*Page*:
++++++++
To kick off the project, the Duchess of Sussex sits down with good friend and tennis champion Serena Williams. The two discuss the hurdles that come with motherhood and female ambition—both topics that hit close to home for Meghan and Williams.

Below, see the five biggest takeaways from the episode.


Meghan makes a suggestion about life as a royal.

To start off her episode, the duchess reveals that she spent most of her formative years at the Immaculate Heart school in Los Angeles and was raised as a strong feminist. Ambition always seemed like a good thing, she says—that is until she started dating Prince Harry and joined the British royal family.

"This message to me and my classmates was clear: Our futures as young women were limitless. Ambition? That was the whole point!" she says. "So I don't ever remember personally feeling the negative connotation behind the word ambitious until I started dating my now husband. And um, apparently, ambition is a terrible, terrible thing, for a woman that is, according to some."

She adds that since she "felt the negativity behind it," it has been "really hard to un-feel it." Meghan adds, "I can't unsee it, either, in the millions of girls and women who make themselves smaller—so much smaller—on a regular basis."
++++++++
*Tasks to perform*:
**1.** Decide whether each statement below agrees with the episode recap above. Answer yes or no for (a) "Meghan spent most of her formative years at a school in Los Angeles," (b) "Meghan recalls feeling the negative side of the word ambitious while still a schoolgirl," and (c) "Serena Williams is described as a tennis champion," and quote the deciding words from the recap for each.
**2.** Pick up the episode recap above after its last sentence and write the next part.

*Data rows*:
++++++++
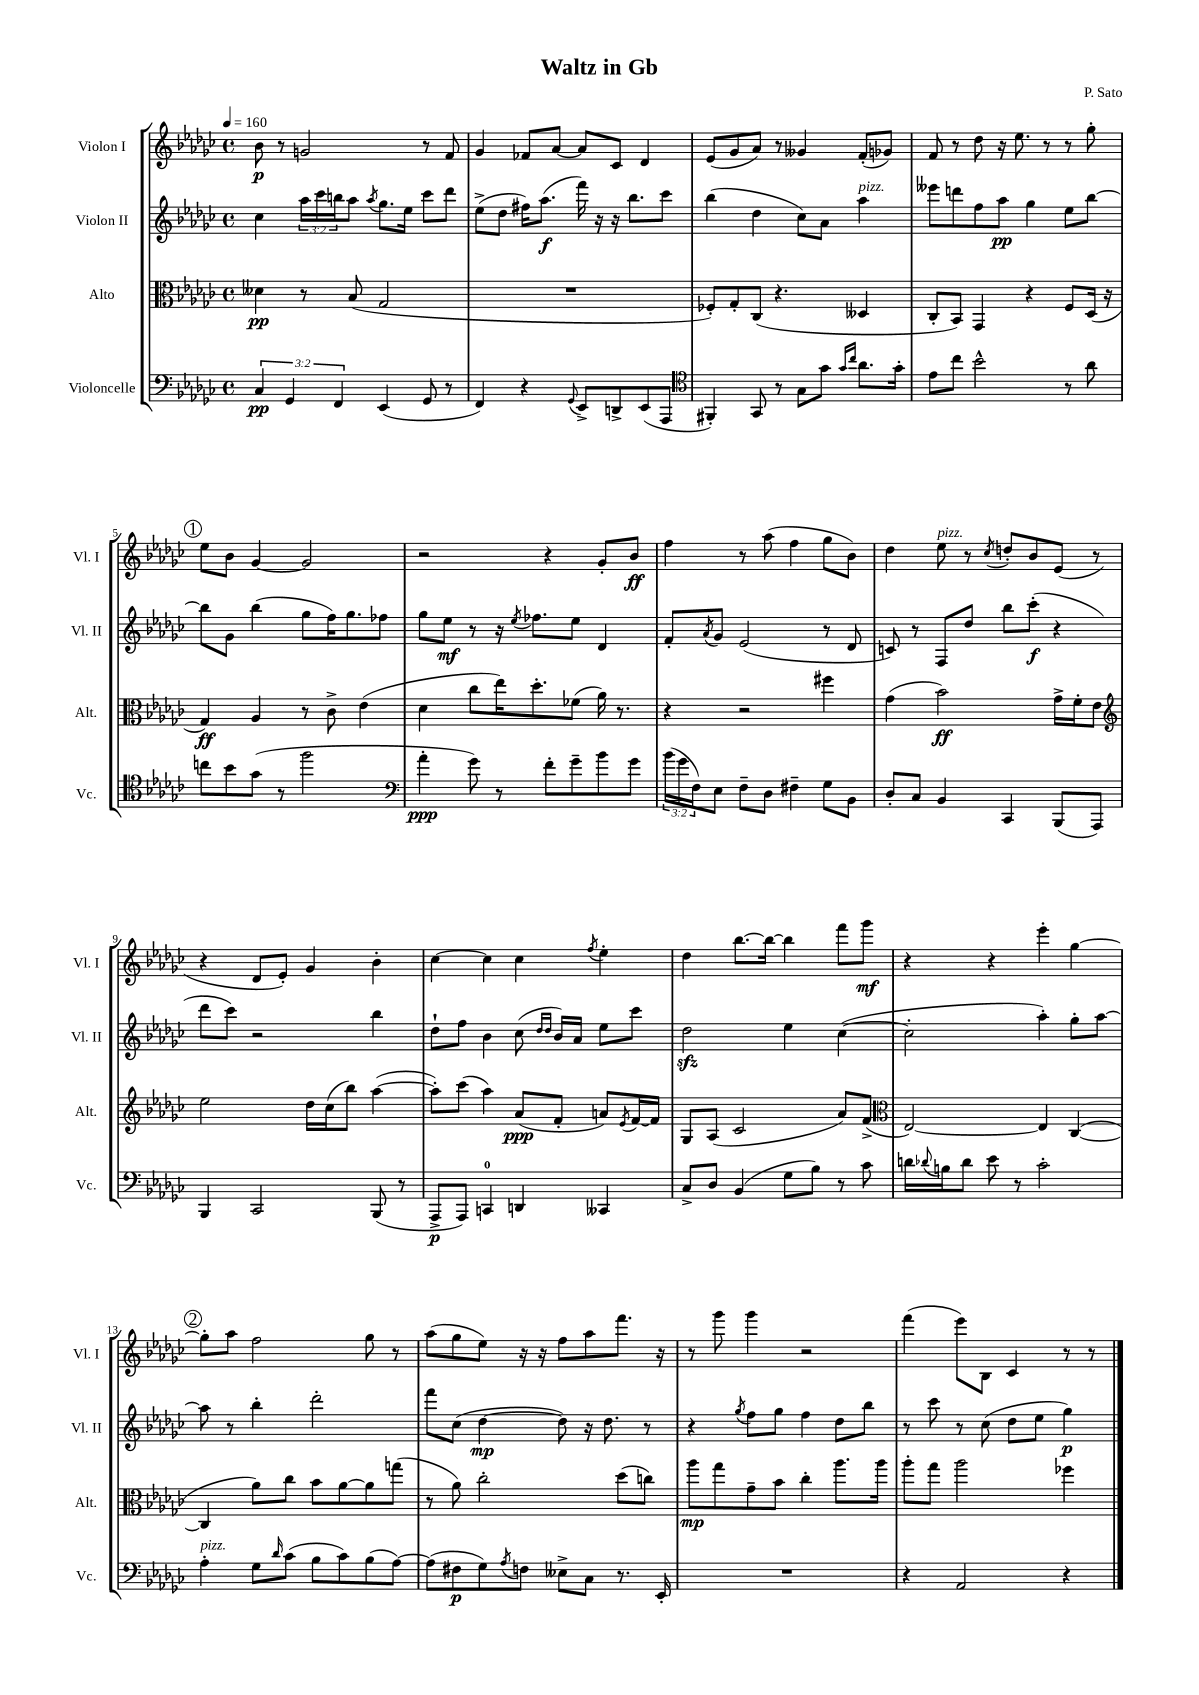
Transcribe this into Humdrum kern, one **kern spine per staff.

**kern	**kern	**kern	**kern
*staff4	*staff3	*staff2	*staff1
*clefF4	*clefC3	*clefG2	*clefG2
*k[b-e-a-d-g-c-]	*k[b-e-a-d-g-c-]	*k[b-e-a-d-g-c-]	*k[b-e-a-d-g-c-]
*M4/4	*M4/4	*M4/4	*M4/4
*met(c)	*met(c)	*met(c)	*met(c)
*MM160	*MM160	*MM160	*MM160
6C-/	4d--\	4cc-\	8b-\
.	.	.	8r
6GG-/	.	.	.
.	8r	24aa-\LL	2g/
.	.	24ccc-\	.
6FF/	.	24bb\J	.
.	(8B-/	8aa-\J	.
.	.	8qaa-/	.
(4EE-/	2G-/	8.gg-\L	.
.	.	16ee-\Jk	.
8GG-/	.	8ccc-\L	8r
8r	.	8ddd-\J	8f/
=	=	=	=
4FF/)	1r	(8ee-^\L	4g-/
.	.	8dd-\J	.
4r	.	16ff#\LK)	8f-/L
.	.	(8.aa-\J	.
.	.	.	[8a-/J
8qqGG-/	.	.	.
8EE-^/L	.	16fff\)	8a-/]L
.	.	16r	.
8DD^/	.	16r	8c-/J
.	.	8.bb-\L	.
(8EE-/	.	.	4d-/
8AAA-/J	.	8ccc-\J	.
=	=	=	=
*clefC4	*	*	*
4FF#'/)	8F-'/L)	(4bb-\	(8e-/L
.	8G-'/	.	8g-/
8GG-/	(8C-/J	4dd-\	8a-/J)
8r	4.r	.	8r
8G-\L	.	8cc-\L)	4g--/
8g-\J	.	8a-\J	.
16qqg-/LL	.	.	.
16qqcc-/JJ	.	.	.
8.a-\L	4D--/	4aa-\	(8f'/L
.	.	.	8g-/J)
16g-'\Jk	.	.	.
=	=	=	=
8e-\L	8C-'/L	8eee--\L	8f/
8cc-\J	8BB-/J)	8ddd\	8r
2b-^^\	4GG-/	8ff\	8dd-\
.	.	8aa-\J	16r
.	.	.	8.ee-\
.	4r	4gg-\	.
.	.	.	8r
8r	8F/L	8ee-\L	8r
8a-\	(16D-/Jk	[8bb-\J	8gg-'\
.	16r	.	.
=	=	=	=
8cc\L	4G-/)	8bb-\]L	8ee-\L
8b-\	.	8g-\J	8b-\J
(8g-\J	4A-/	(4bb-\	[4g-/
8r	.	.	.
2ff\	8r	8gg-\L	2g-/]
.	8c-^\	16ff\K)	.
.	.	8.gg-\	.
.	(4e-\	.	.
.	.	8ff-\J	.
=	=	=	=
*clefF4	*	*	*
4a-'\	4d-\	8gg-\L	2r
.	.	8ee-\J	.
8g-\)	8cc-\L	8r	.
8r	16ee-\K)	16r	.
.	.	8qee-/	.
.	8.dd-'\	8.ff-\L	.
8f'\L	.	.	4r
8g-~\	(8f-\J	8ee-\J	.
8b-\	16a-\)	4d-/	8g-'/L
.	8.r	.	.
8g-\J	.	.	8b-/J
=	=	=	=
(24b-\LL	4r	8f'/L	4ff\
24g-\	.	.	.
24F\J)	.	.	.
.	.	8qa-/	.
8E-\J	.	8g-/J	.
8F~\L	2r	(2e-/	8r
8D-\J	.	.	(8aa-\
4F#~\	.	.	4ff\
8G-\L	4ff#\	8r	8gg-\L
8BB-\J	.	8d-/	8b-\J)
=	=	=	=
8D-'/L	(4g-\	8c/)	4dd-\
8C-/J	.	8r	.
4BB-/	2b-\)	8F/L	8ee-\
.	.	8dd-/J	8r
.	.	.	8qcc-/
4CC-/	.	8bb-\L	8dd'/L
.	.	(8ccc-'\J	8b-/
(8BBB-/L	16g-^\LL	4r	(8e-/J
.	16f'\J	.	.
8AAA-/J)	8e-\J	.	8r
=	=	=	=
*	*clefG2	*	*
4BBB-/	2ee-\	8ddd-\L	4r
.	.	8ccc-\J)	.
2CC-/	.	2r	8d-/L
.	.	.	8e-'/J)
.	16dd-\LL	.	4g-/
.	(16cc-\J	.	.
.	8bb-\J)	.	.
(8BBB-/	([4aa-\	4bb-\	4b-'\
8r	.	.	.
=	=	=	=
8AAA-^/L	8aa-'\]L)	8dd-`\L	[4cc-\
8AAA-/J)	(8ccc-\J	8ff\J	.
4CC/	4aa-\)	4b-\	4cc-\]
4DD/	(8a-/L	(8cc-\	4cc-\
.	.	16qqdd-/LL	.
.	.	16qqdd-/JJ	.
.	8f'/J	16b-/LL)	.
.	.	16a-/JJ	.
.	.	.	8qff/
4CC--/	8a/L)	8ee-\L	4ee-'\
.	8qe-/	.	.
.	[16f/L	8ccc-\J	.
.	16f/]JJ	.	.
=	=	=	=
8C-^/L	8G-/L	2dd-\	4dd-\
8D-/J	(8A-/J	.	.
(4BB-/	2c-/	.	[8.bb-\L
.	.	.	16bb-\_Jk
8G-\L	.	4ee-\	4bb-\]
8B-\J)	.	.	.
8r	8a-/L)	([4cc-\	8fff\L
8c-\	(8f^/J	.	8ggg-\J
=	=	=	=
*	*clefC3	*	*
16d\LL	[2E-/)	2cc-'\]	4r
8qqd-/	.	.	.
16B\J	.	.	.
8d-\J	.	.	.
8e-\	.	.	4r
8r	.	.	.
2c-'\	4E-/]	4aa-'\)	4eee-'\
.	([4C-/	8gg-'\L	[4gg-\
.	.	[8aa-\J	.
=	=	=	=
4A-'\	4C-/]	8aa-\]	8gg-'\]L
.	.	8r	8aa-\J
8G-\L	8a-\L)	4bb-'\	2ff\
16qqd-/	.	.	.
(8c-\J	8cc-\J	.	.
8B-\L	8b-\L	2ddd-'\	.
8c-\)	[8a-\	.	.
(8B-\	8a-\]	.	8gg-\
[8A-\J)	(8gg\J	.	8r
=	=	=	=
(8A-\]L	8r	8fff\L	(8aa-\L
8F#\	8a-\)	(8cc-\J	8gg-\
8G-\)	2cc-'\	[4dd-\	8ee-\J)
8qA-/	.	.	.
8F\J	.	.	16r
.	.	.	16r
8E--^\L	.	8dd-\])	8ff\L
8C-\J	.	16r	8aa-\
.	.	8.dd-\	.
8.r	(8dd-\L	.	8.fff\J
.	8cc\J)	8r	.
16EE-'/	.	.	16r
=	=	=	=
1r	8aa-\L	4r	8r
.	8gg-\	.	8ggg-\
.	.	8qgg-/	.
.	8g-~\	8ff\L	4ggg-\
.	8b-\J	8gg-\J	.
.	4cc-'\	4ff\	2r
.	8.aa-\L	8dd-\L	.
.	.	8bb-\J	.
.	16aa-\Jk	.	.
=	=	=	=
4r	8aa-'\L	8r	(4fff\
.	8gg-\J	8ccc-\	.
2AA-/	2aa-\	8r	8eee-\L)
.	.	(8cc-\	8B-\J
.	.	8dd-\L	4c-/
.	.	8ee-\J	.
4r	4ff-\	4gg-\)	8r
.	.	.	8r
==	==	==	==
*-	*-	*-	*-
++++++++
*Answers to each task*:
**1.**
(a) Yes: "she spent most of her formative years at the Immaculate Heart school in Los Angeles"
(b) No: "I don't ever remember personally feeling the negative connotation behind the word ambitious until I started dating my now husband"
(c) Yes: "good friend and tennis champion Serena Williams"

**2.**
Meghan recalls a scary incident with son Archie.

When speaking of the difficulties of being a mother, Meghan recalls a time in 2019 when she and Prince Harry traveled to South Africa and had to leave baby Archie with the nanny while they attended an official engagement. She shares that while they were out, Archie's nursery caught on fire, but, luckily, Archie wasn't harmed.

Describing their nanny, Lauren, Meghan says she was "in floods of tears."

She continues, "She was supposed to put Archie down for his nap, and she just said, 'You know what? Let me just go get a snack downstairs.' And she was from Zimbabwe, and we loved that she would always tie him on her back with a mud cloth. And her instinct was like, 'Let me just bring him with me before I put him down.' In that amount of time that she went downstairs, the heater in the nursery caught on fire. There was no smoke detector. Someone happened to just smell smoke down the hallway, went in, fire-extinguished. He was supposed to be sleeping in there."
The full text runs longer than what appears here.